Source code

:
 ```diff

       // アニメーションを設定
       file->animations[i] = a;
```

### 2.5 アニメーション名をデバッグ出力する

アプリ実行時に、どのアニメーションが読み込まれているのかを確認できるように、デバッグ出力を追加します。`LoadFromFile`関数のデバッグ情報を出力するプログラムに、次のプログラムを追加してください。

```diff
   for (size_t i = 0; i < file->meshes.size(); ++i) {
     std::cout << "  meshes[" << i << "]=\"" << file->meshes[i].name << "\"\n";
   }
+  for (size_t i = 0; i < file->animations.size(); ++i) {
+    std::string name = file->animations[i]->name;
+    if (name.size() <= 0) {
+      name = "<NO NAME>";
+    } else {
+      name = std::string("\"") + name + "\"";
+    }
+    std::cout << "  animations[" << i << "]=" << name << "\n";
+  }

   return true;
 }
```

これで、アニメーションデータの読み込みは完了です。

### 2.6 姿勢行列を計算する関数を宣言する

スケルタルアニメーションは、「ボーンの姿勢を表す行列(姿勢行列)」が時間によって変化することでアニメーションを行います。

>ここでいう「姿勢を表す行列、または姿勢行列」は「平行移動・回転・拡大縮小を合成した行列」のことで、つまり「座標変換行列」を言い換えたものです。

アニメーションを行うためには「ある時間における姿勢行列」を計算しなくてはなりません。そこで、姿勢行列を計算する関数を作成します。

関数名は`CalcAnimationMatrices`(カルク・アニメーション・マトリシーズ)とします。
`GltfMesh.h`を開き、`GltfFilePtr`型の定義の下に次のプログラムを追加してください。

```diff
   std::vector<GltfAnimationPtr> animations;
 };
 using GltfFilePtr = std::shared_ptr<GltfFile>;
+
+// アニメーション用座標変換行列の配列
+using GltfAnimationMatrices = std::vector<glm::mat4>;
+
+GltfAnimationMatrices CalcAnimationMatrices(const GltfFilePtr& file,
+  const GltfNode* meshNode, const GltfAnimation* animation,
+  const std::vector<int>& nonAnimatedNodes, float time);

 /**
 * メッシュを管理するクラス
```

What is needed> Gather from the entries above all lines that include the string "name".

Result for this task>
     std::cout << "  meshes[" << i << "]=\"" << file->meshes[i].name << "\"\n";
+    std::string name = file->animations[i]->name;
+    if (name.size() <= 0) {
+      name = "<NO NAME>";
+      name = std::string("\"") + name + "\"";
+    std::cout << "  animations[" << i << "]=" << name << "\n";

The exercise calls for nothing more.